また、Interop(=Interopelability:相互接続性)という名前の通り、互換性テストを目的とした巨大なデモネットワーク「ShowNet」がイベントの大きな売り。国内有数のベンダーや技術者が揃って設計や構築、運営までを行なうため、最先端の技術が実際に動作している様を間近で見られる。展示会場でも、普段見られないような馬鹿でかいシャーシ型スイッチや大掛かりなセキュリティ設備を拝める年に1回のお祭りだったのだ。
こうした由緒正しいイベントでありながら、近年イベントの存在意義に疑問が投げかけられ、盛り上がりがやや欠けてきた印象は否めない。この背景にはネットワークがインフラとしてきわめて一般的になり目新しさが欠けてきたこと、参加ベンダーに合わせてセキュリティやアプリケーションなど扱うテーマが増えてきたため、焦点がぼやけてきたことが挙げられる。一方で、商業性や専門性はますます高くなり、ネットワーク技術を学ぼうとする人たちにとっての間口が狭くなったとも感じられた。
適正なサイズに戻った展示会場
そして、今年のInteropが事前にかなり心配されたのも事実だ。実際、100年に1度の不況という経済環境の中、出展を見合わせるベンダーもかなりあったようで、展示会場はかなり縮小。セミナーのみ参加というベンダーも多かったようだ。併催されているDSJ Japan 2009やIMC Tokyo 2009に会場の1/4を割いており、国際展示場の8ホールほとんどを使っていた以前のInteropでは考えられないこじんまりしたイベントになった。
ここまで散々ネガティブな話をしておいてなんだが、実際に行ってみるとイベント自体は濃い内容であった。今流行のクラウドコンピューティングに必須のサーバや仮想化ベンダーの展示があまりない分、Interopはますますネットワークにフォーカスしたプロ向けのイベントとなった印象である。セミナーも企業向けの仮想化関連の話題より、IPv6やNGN、次世代Ethernet、ポストMPLSなど通信事業者やIPS関連の話がメイン。唯一、UQコミュニケーションズのWiMAXがとてもわかりやすいサービスといった感じだった。
展示会場もフタを開けると初日の会場はけっこうな盛り上がりとなっており、ベンダーは「午前中からずいぶんお客さんが熱心に訪れてくれた」と声を揃える。会場をコンパクト化したことで、通路がかなり混雑するようなイメージになったのもあるが、これがネットワーク関連イベントの適正なサイズなのかもしれない。

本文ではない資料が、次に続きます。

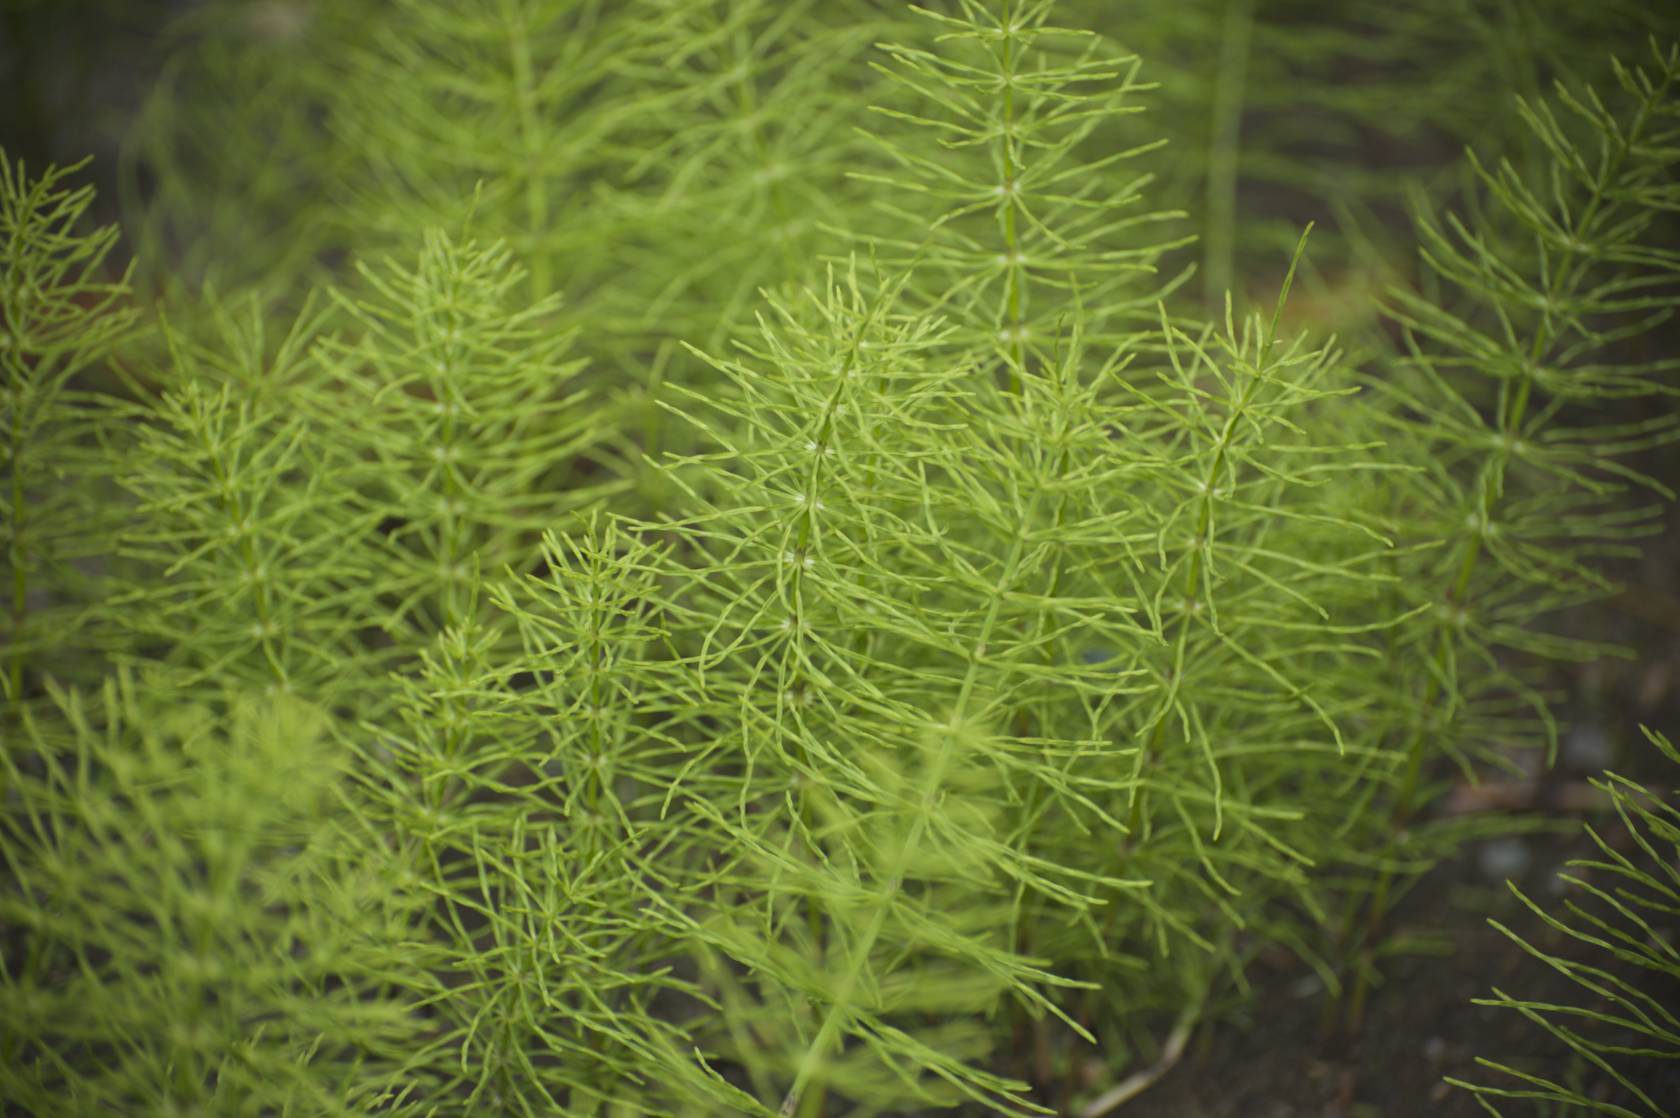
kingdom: Plantae
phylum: Tracheophyta
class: Polypodiopsida
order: Equisetales
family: Equisetaceae
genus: Equisetum
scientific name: Equisetum arvense
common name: Field horsetail
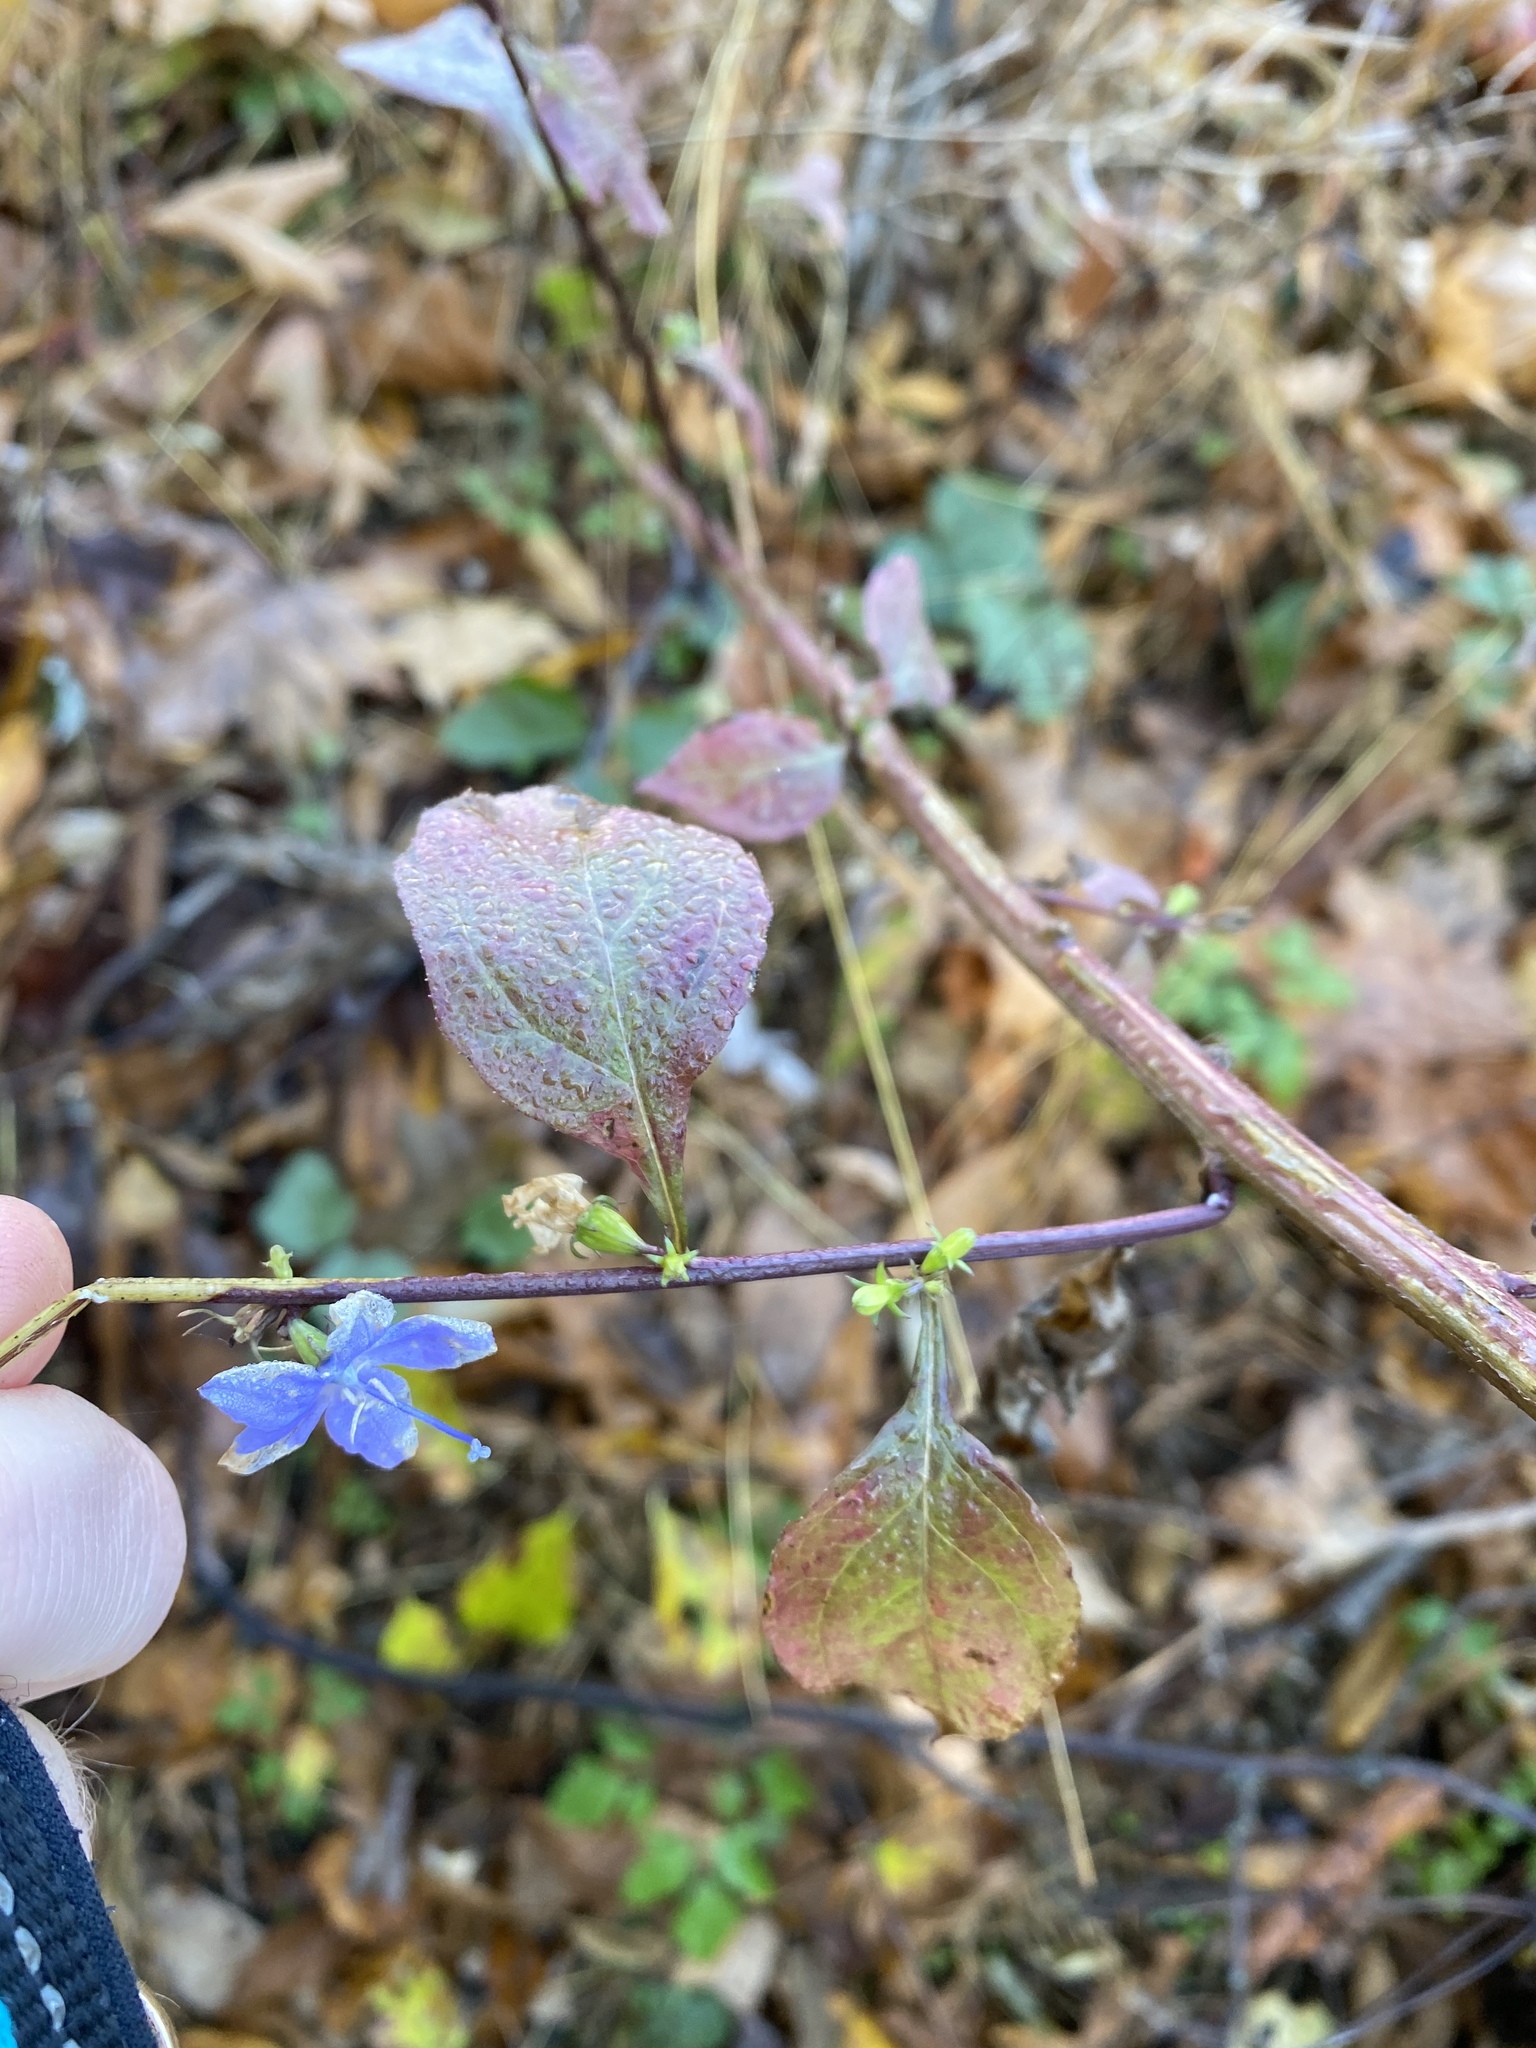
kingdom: Plantae
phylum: Tracheophyta
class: Magnoliopsida
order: Asterales
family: Campanulaceae
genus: Campanulastrum
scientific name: Campanulastrum americanum
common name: American bellflower
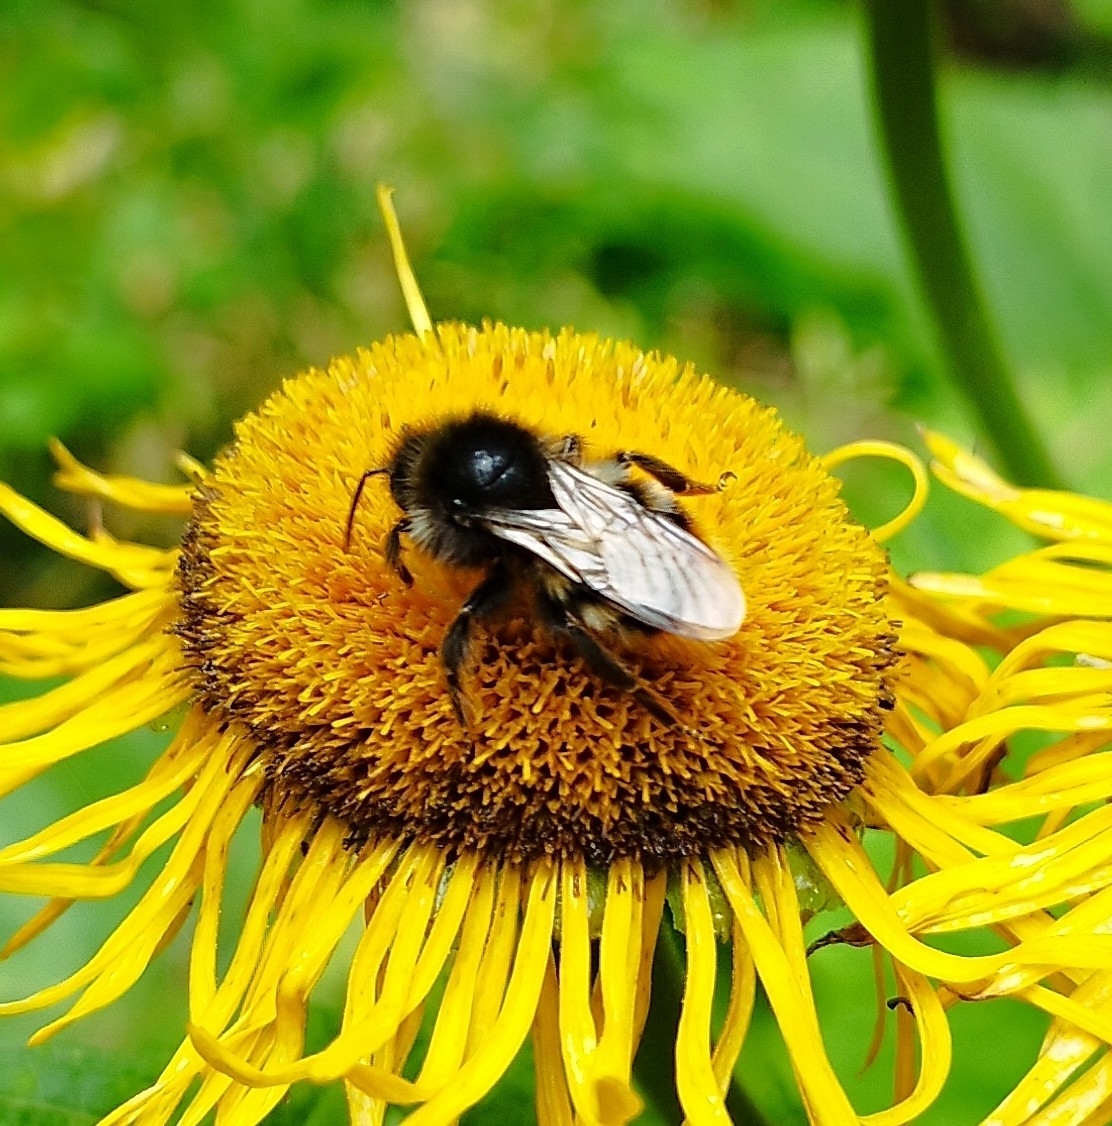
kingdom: Animalia
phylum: Arthropoda
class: Insecta
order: Hymenoptera
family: Apidae
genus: Bombus
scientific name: Bombus rupestris
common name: Hill cuckoo-bee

取材するにも、これくらいの規模の方が楽だ。
既報のように、今年のテーマは、IPv4アドレスの枯渇、グリーンIT、仮想化、クラウドコンピューティングといったところだろうか。個人的には、10GbEとトップ・オブ・ラック、見える化、ワイヤレスモバイルなどのキーワードも付け加えておく。また追って詳細にレポートしたい。